We took the girls out to a farm tour yesterday, so that they could get an idea of what agriculture is like in Alberta. I suspect that a lot of the talks went over their heads, but we tried to explain the basics to them and I think just the sights were something for them to experience.  And, they got to taste local produce at each stop, which they seemed to like.

Last year, when I went on this tour, I didn't think to bring my camera.  This year, I did bring it but I inadvertently left the telephoto lens instead of the usual one.  I took loads of pictures, but most of them were of the girls from a distance (telephoto lens) when they were unaware.

So - some shots of what we saw...

Cherry tomatoes, growing in the greenhouse
They're already ~20 feet tall, and will keep growing taller until November.  You can kind of see supports along the ceiling between the rows in this shot - the plants are tied to lines that hang from the supports.  As they grow taller, the tomatoes are more productive near the tops of the plants, to the lines that support them are lengthened and the bases of the plants are stripped of leaves and wrapped around the pots.  By fall, there won't be any space to walk between the pots.

This is brussels sprouts, I think, although the truth is that the plants looked exactly like cabbage to me.

This is definitely cabbage in this shot.  There are four different kinds, but I mostly took this shot for the girls because of the derrick.
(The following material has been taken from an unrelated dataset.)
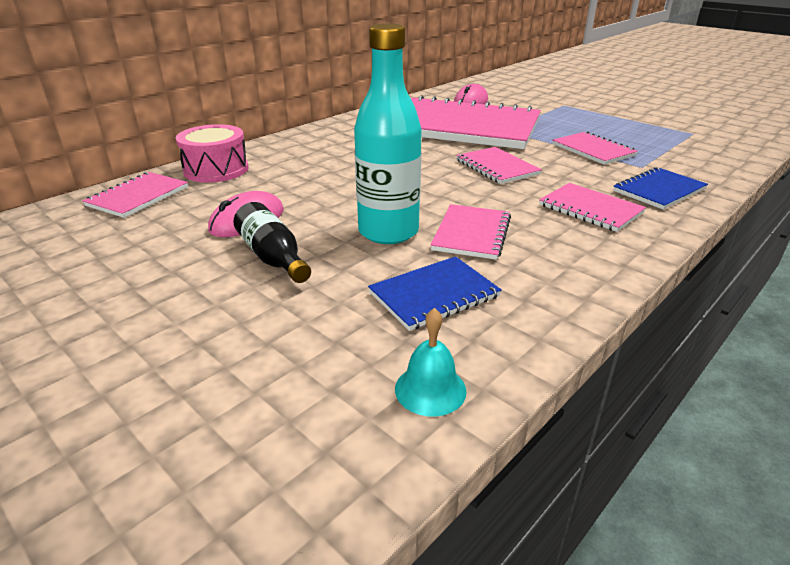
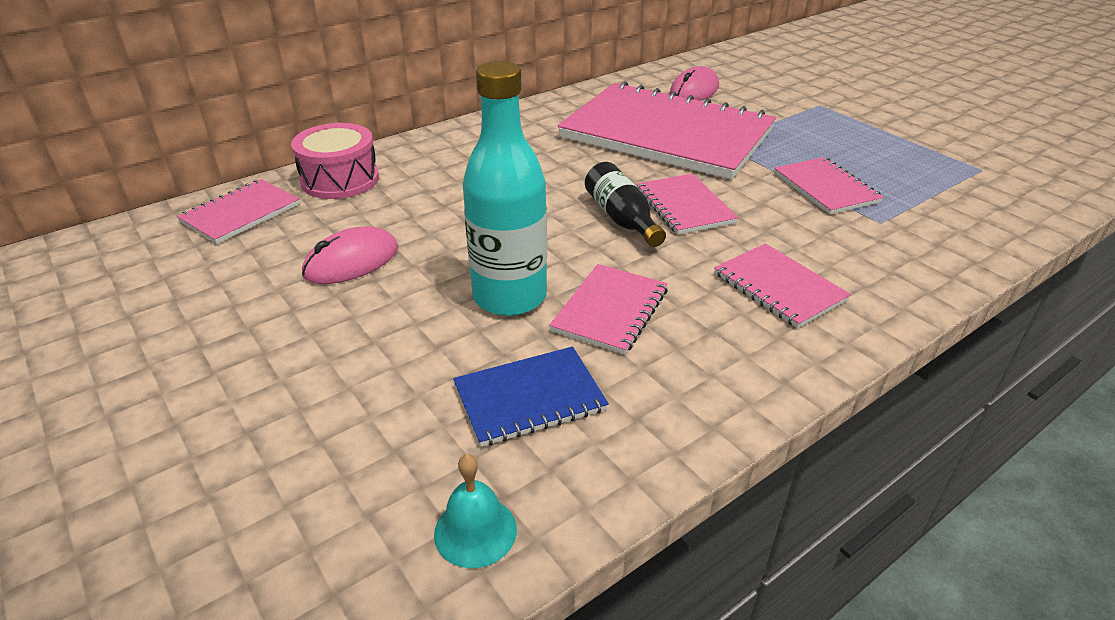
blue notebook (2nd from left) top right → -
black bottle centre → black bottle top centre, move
We have derricks all over oil-rich Alberta ... Except, now that I look at it again, I don't think that's a derrick.  I think it's farm equipment of some sort.
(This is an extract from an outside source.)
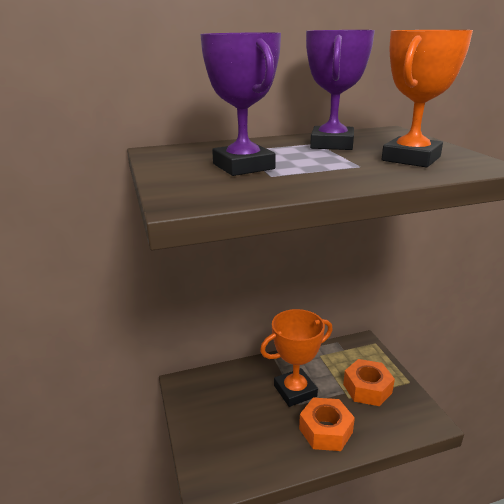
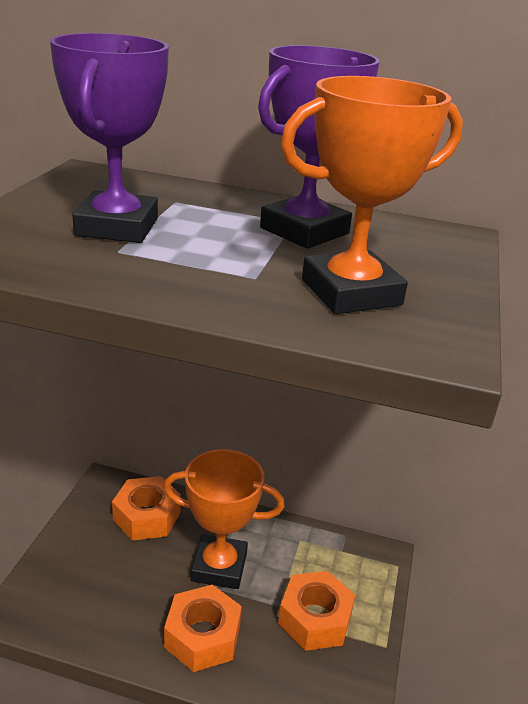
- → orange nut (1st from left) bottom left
Asparagus.  So pretty, I might just grow it in my gardens next year for its aesthetics.

We actually got the girls to use a pitch fork and then dig around in the dirt with their hands for potatoes.
I'll bet they never expected that they'd be doing that on this visit.

Artichokes!  In Alberta.  The last farm we went to is expanding its horizons, and trying new techniques to grow produce that until now has been considered impossible for our weather.  They had rows of artichokes and celery to show off their success.

Then there are about 50 shots of the girls in the fields. We spent quite a bit of time in the strawberry fields, in particular.  Strawberries are a special treat in Japan, so it was just great to watch them skip around the field, filling up on something they clearly love.

Both girls are so pretty and graceful to watch, I wished I had a video camera.   I felt almost like a stalker, as I snapped shot after shot of them tip toeing through the fields or bending to pick produce, but I was very open about it.   They looked up periodically and saw me with my camera pointed at them, and didn't seem to mind.  I got some great shots that I'll pass on to them and their families, but but since they are only 16 with limited ability to communicate, it wouldn't be right for me to share them publicly.  I am actually kind of sad that I can't post them here.


  1. I've never seen artichokes or asparagus growing in the field, thanks for the lesson!